Demand sensing has a direct and measurable impact on inventory performance. By detecting demand accelerations early, it triggers timely replenishment to prevent stockouts. Equally important, when demand decelerates, it prevents over-ordering that leads to excess stock, markdowns, or waste — a critical issue in food, beverage, and perishable goods.

The net effect is a tighter alignment between inventory levels and actual market demand: higher availability with less total stock. Saint-Gobain, for example, achieved a 9.25% reduction in inventory levels with Flowlity, because the system continuously recalibrates the optimal stock position based on real-time signals rather than static safety stock rules.

Can demand sensing work for mid-market companies, not just large enterprises?

Absolutely — and this is precisely where Flowlity operates every day. Historically, demand sensing was accessible only to large enterprises with dedicated data-science teams and multi-year implementation budgets. Today, Flowlity makes demand sensing accessible to mid-market companies through a plug-and-play architecture that connects to existing ERP systems without heavy IT projects.

Flowlity's clients range from 45-person companies like Plum Living, a digital-first furniture brand managing roughly 1,000 SKUs, to industrial manufacturers like Magotteaux and multi-category distributors like Ravate. What they share is the need for AI-driven responsiveness without enterprise-tool complexity. For even smaller teams, Flowlity Lite offers an accelerated path to AI forecasting with minimal setup.

Key criteria for mid-market adoption are: availability of transactional data (orders, sales, inventory), willingness to trust AI-augmented recommendations, and a solution that does not require a team of data engineers to maintain.

Does demand sensing replace Sales and Operations Planning?

No — demand sensing strengthens S&OP, it does not replace it. S&OP is a cross-functional process that aligns commercial, operational, and financial plans over a medium-to-long-term horizon.
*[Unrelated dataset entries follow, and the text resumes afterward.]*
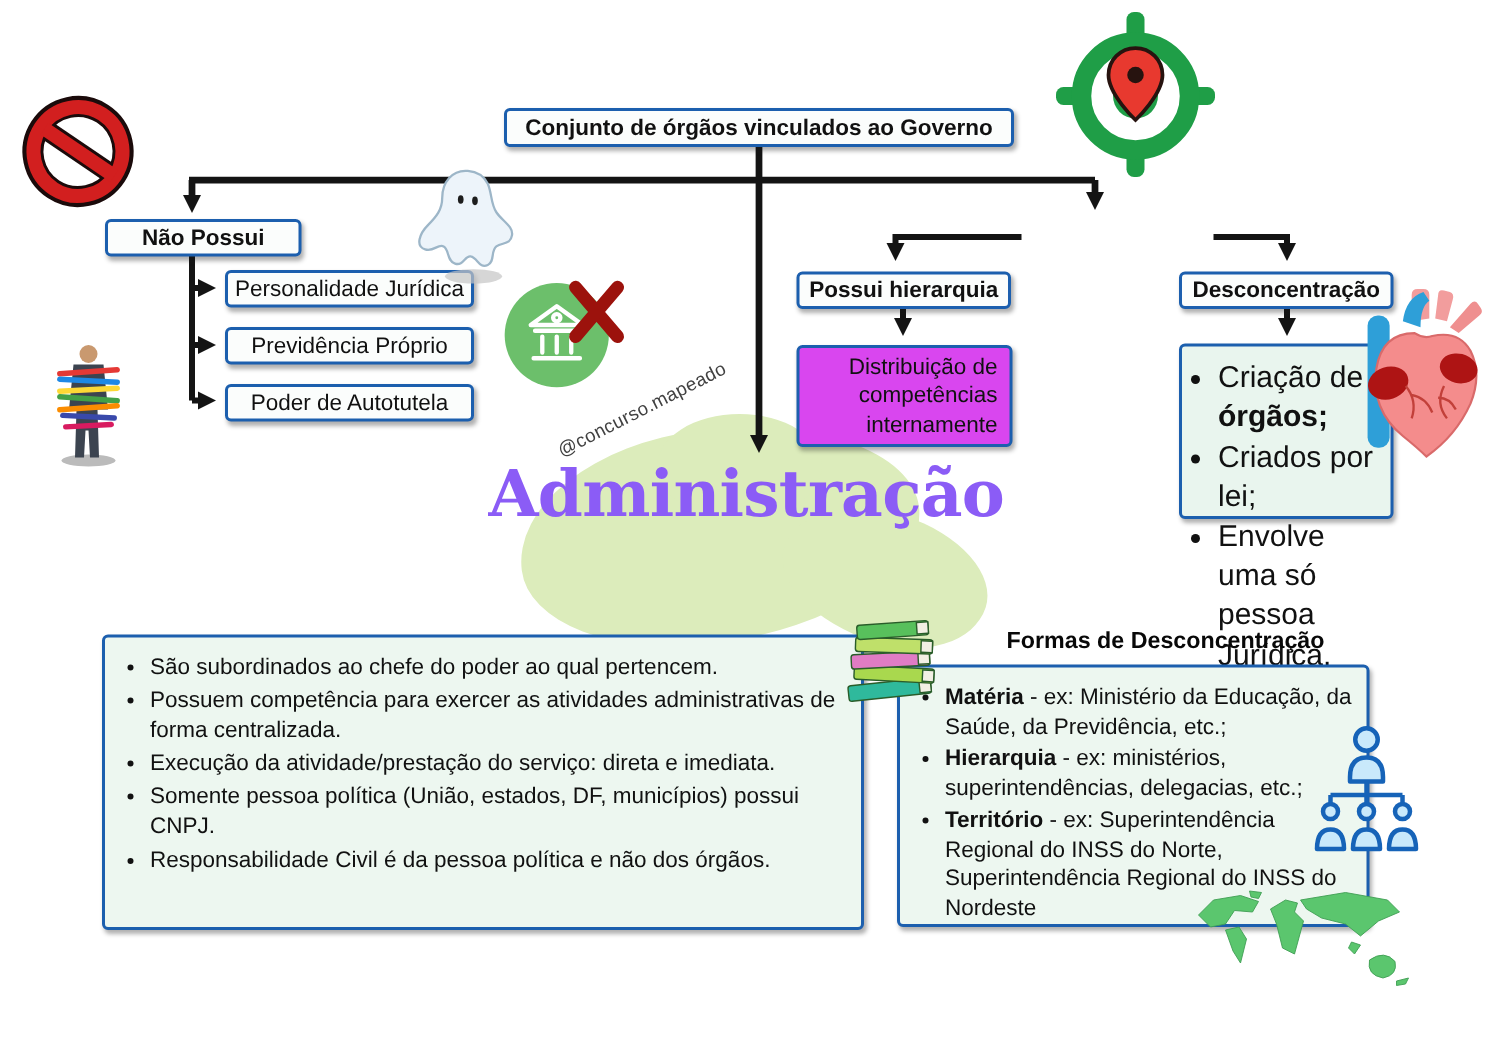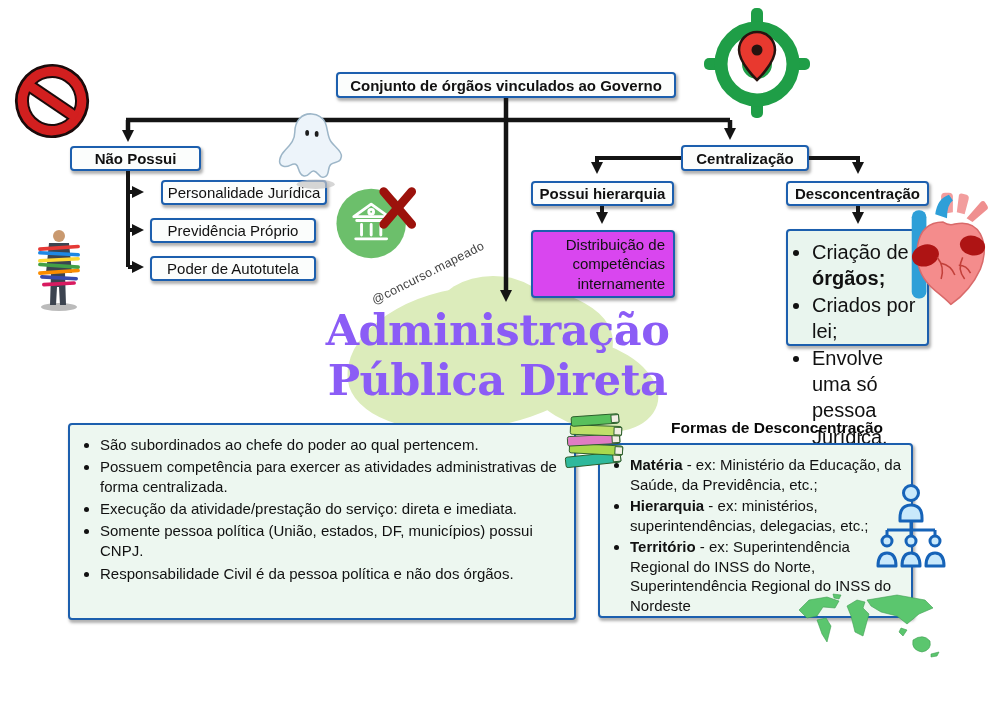--- a/index.html
+++ b/index.html
@@ -52,33 +52,31 @@
       <path d="M128,267 H136" stroke-width="4" marker-end="url(#ah)"></path>
       <path d="M681,158 H597 V166" stroke-width="4" marker-end="url(#ah)"></path>
       <path d="M809,158 H858 V166" stroke-width="4" marker-end="url(#ah)"></path>
       <path d="M602,206 V216" stroke-width="4" marker-end="url(#ah)"></path>
       <path d="M858,206 V216" stroke-width="4" marker-end="url(#ah)"></path>
     </g>
   </svg>
 
   <div class="title" style="left:300px;top:306px;width:395px;">
     <div>Administração</div>
-    <div>Pública Direta</div>
   </div>
 
   <div class="watermark" style="left:366px;top:266px;">@concurso.mapeado</div>
 
   <div class="box bold" style="left:336px;top:72px;width:340px;height:26px;">Conjunto de órgãos vinculados ao Governo</div>
 
   <div class="box bold" style="left:70px;top:146px;width:131px;height:25px;">Não Possui</div>
-  <div class="box" style="left:150px;top:180px;width:166px;height:25px;border-width:2px;margin-left:11px;">Personalidade Jurídica</div>
+  <div class="box" style="left:150px;top:180px;width:166px;height:25px;border-width:2px;">Personalidade Jurídica</div>
   <div class="box" style="left:150px;top:218px;width:166px;height:25px;border-width:2px;">Previdência Próprio</div>
   <div class="box" style="left:150px;top:256px;width:166px;height:25px;border-width:2px;">Poder de Autotutela</div>
 
-  <div class="box bold" style="left:681px;top:145px;width:128px;height:26px;">Centralização</div>
 
   <div class="box bold" style="left:531px;top:181px;width:143px;height:25px;">Possui hierarquia</div>
   <div class="box mint" style="left:531px;top:230px;width:144px;height:68px;padding:4px 8px;line-height:1.3;">Distribuição de competências internamente</div>
 
   <div class="box bold" style="left:786px;top:181px;width:143px;height:25px;">Desconcentração</div>
   <div class="listbox" id="desc-list" style="left:786px;top:229px;width:143px;height:117px;background:#e9f5ee;">
     <ul>
         <li><span>Criação de </span><span style="font-weight: 700;">órgãos;</span></li>
         <li><span>Criados por lei;</span></li>
         <li><span>Envolve uma só pessoa Jurídica.</span></li>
Demand sensing operates on a much shorter horizon and feeds into that process with more accurate short-term signals.

In practice, demand sensing improves the quality of the demand input that enters the S&OP cycle. When the short-term picture is more accurate, S&OP discussions can focus on strategic decisions and exceptions rather than debating whether the numbers are right. Flowlity is designed with this integration in mind — demand sensing feeds directly into the S&OP workflow, shifting the conversation from "is the forecast accurate?" to "what do we do about the deviations we've detected?".

How quickly can Demand Sensing be implemented?

Implementation timelines vary based on data maturity and supply chain complexity. Enterprise platforms can take 6–12 months or more. Flowlity is engineered for fast time-to-value, and real-world deployments prove it.

Plum Living, a 45-person interior design company, went live with Flowlity across 630 SKUs and 2 warehouses — and achieved a 21% inventory reduction at go-live. Supply Caddy, a Flowlity Lite client, generated its first AI forecasts instantly after signing and was fully operational in under two weeks.

Typical mid-market deployments take weeks rather than months, thanks to pre-built connectors for major ERP systems and a cloud-native architecture that eliminates heavy IT infrastructure requirements. The deciding factor is data readiness — if your organization already tracks orders, sales, and inventory at the SKU level in a structured system, the foundations for demand sensing are already in place.